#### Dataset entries
····················

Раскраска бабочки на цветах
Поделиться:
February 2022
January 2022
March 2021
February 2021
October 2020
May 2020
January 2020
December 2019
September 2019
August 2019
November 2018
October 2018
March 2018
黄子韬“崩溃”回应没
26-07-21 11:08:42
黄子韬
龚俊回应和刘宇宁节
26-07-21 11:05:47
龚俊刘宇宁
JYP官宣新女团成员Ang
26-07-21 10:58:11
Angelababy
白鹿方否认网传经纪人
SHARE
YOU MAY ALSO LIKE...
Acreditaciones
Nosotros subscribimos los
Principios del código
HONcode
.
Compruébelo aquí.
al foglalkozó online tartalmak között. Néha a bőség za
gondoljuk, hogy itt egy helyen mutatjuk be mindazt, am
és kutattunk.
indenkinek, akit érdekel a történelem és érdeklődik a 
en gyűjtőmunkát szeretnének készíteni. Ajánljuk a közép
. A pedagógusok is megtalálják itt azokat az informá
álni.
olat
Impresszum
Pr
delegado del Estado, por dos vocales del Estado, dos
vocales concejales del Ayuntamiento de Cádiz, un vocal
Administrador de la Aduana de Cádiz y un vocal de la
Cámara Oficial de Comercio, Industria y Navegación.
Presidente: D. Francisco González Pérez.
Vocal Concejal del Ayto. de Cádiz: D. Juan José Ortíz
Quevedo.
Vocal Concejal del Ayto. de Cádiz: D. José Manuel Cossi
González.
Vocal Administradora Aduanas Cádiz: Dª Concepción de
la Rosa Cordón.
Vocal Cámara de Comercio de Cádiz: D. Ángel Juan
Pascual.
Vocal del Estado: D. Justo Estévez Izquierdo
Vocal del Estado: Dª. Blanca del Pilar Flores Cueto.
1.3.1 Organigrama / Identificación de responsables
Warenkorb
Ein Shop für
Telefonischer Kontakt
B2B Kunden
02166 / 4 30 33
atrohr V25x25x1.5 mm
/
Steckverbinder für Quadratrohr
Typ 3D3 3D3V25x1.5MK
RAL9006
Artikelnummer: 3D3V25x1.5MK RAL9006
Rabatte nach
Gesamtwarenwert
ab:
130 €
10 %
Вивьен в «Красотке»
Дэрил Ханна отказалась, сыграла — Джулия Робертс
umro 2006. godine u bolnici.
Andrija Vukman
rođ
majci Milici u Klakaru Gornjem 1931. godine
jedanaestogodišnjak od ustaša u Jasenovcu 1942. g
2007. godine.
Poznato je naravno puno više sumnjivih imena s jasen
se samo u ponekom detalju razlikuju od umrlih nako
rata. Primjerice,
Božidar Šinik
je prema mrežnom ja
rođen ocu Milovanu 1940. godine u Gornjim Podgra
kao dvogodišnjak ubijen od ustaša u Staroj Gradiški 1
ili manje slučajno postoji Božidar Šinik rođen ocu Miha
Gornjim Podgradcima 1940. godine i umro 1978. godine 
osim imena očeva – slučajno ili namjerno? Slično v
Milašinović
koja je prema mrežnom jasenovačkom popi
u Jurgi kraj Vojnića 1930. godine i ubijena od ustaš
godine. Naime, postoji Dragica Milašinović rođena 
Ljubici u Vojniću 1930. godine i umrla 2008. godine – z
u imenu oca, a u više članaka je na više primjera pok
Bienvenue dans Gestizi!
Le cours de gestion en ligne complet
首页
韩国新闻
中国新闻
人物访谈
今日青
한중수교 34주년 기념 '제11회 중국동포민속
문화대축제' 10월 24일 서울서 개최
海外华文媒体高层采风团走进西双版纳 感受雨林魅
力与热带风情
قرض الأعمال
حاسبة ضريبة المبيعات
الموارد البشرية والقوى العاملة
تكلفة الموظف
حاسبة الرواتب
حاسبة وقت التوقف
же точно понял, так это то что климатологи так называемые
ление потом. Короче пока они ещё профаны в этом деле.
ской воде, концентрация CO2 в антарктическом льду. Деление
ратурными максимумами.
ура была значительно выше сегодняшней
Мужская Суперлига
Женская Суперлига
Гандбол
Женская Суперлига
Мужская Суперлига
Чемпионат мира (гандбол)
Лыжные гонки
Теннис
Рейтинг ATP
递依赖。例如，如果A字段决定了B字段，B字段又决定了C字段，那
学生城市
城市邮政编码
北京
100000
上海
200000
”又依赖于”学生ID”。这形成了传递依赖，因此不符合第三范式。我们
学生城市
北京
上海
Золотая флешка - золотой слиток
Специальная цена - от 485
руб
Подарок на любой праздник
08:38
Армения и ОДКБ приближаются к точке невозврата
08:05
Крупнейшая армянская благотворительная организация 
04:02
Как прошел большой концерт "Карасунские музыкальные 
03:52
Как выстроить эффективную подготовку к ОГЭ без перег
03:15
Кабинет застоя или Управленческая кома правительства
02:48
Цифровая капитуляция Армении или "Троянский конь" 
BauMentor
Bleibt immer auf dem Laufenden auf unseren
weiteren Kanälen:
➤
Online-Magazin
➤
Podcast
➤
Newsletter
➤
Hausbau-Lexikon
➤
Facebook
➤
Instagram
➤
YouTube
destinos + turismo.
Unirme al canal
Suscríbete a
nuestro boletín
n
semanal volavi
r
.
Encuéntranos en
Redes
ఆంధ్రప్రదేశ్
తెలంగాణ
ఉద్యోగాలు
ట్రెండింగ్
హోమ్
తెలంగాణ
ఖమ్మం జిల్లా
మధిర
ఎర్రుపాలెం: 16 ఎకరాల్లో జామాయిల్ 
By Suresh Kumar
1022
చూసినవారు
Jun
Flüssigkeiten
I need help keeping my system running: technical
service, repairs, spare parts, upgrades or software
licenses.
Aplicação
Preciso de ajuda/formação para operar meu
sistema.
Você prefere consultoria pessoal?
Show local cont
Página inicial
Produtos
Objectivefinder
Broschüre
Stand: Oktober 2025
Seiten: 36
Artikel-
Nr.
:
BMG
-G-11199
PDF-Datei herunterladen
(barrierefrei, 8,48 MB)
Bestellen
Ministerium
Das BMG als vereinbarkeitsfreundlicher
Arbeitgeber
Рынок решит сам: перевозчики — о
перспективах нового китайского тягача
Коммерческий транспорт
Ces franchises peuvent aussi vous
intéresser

····················

#### TASK PROMPT
Write out every line of the entries above word for word, keeping each line's spelling, punctuation and order.

#### RESULT FOR THIS EXERCISE
Раскраска бабочки на цветах
Поделиться:
February 2022
January 2022
March 2021
February 2021
October 2020
May 2020
January 2020
December 2019
September 2019
August 2019
November 2018
October 2018
March 2018
黄子韬“崩溃”回应没
26-07-21 11:08:42
黄子韬
龚俊回应和刘宇宁节
26-07-21 11:05:47
龚俊刘宇宁
JYP官宣新女团成员Ang
26-07-21 10:58:11
Angelababy
白鹿方否认网传经纪人
SHARE
YOU MAY ALSO LIKE...
Acreditaciones
Nosotros subscribimos los
Principios del código
HONcode
.
Compruébelo aquí.
al foglalkozó online tartalmak között. Néha a bőség za
gondoljuk, hogy itt egy helyen mutatjuk be mindazt, am
és kutattunk.
indenkinek, akit érdekel a történelem és érdeklődik a 
en gyűjtőmunkát szeretnének készíteni. Ajánljuk a közép
. A pedagógusok is megtalálják itt azokat az informá
álni.
olat
Impresszum
Pr
delegado del Estado, por dos vocales del Estado, dos
vocales concejales del Ayuntamiento de Cádiz, un vocal
Administrador de la Aduana de Cádiz y un vocal de la
Cámara Oficial de Comercio, Industria y Navegación.
Presidente: D. Francisco González Pérez.
Vocal Concejal del Ayto. de Cádiz: D. Juan José Ortíz
Quevedo.
Vocal Concejal del Ayto. de Cádiz: D. José Manuel Cossi
González.
Vocal Administradora Aduanas Cádiz: Dª Concepción de
la Rosa Cordón.
Vocal Cámara de Comercio de Cádiz: D. Ángel Juan
Pascual.
Vocal del Estado: D. Justo Estévez Izquierdo
Vocal del Estado: Dª. Blanca del Pilar Flores Cueto.
1.3.1 Organigrama / Identificación de responsables
Warenkorb
Ein Shop für
Telefonischer Kontakt
B2B Kunden
02166 / 4 30 33
atrohr V25x25x1.5 mm
/
Steckverbinder für Quadratrohr
Typ 3D3 3D3V25x1.5MK
RAL9006
Artikelnummer: 3D3V25x1.5MK RAL9006
Rabatte nach
Gesamtwarenwert
ab:
130 €
10 %
Вивьен в «Красотке»
Дэрил Ханна отказалась, сыграла — Джулия Робертс
umro 2006. godine u bolnici.
Andrija Vukman
rođ
majci Milici u Klakaru Gornjem 1931. godine
jedanaestogodišnjak od ustaša u Jasenovcu 1942. g
2007. godine.
Poznato je naravno puno više sumnjivih imena s jasen
se samo u ponekom detalju razlikuju od umrlih nako
rata. Primjerice,
Božidar Šinik
je prema mrežnom ja
rođen ocu Milovanu 1940. godine u Gornjim Podgra
kao dvogodišnjak ubijen od ustaša u Staroj Gradiški 1
ili manje slučajno postoji Božidar Šinik rođen ocu Miha
Gornjim Podgradcima 1940. godine i umro 1978. godine 
osim imena očeva – slučajno ili namjerno? Slično v
Milašinović
koja je prema mrežnom jasenovačkom popi
u Jurgi kraj Vojnića 1930. godine i ubijena od ustaš
godine. Naime, postoji Dragica Milašinović rođena 
Ljubici u Vojniću 1930. godine i umrla 2008. godine – z
u imenu oca, a u više članaka je na više primjera pok
Bienvenue dans Gestizi!
Le cours de gestion en ligne complet
首页
韩国新闻
中国新闻
人物访谈
今日青
한중수교 34주년 기념 '제11회 중국동포민속
문화대축제' 10월 24일 서울서 개최
海外华文媒体高层采风团走进西双版纳 感受雨林魅
力与热带风情
قرض الأعمال
حاسبة ضريبة المبيعات
الموارد البشرية والقوى العاملة
تكلفة الموظف
حاسبة الرواتب
حاسبة وقت التوقف
же точно понял, так это то что климатологи так называемые
ление потом. Короче пока они ещё профаны в этом деле.
ской воде, концентрация CO2 в антарктическом льду. Деление
ратурными максимумами.
ура была значительно выше сегодняшней
Мужская Суперлига
Женская Суперлига
Гандбол
Женская Суперлига
Мужская Суперлига
Чемпионат мира (гандбол)
Лыжные гонки
Теннис
Рейтинг ATP
递依赖。例如，如果A字段决定了B字段，B字段又决定了C字段，那
学生城市
城市邮政编码
北京
100000
上海
200000
”又依赖于”学生ID”。这形成了传递依赖，因此不符合第三范式。我们
学生城市
北京
上海
Золотая флешка - золотой слиток
Специальная цена - от 485
руб
Подарок на любой праздник
08:38
Армения и ОДКБ приближаются к точке невозврата
08:05
Крупнейшая армянская благотворительная организация 
04:02
Как прошел большой концерт "Карасунские музыкальные 
03:52
Как выстроить эффективную подготовку к ОГЭ без перег
03:15
Кабинет застоя или Управленческая кома правительства
02:48
Цифровая капитуляция Армении или "Троянский конь" 
BauMentor
Bleibt immer auf dem Laufenden auf unseren
weiteren Kanälen:
➤
Online-Magazin
➤
Podcast
➤
Newsletter
➤
Hausbau-Lexikon
➤
Facebook
➤
Instagram
➤
YouTube
destinos + turismo.
Unirme al canal
Suscríbete a
nuestro boletín
n
semanal volavi
r
.
Encuéntranos en
Redes
ఆంధ్రప్రదేశ్
తెలంగాణ
ఉద్యోగాలు
ట్రెండింగ్
హోమ్
తెలంగాణ
ఖమ్మం జిల్లా
మధిర
ఎర్రుపాలెం: 16 ఎకరాల్లో జామాయిల్ 
By Suresh Kumar
1022
చూసినవారు
Jun
Flüssigkeiten
I need help keeping my system running: technical
service, repairs, spare parts, upgrades or software
licenses.
Aplicação
Preciso de ajuda/formação para operar meu
sistema.
Você prefere consultoria pessoal?
Show local cont
Página inicial
Produtos
Objectivefinder
Broschüre
Stand: Oktober 2025
Seiten: 36
Artikel-
Nr.
:
BMG
-G-11199
PDF-Datei herunterladen
(barrierefrei, 8,48 MB)
Bestellen
Ministerium
Das BMG als vereinbarkeitsfreundlicher
Arbeitgeber
Рынок решит сам: перевозчики — о
перспективах нового китайского тягача
Коммерческий транспорт
Ces franchises peuvent aussi vous
intéresser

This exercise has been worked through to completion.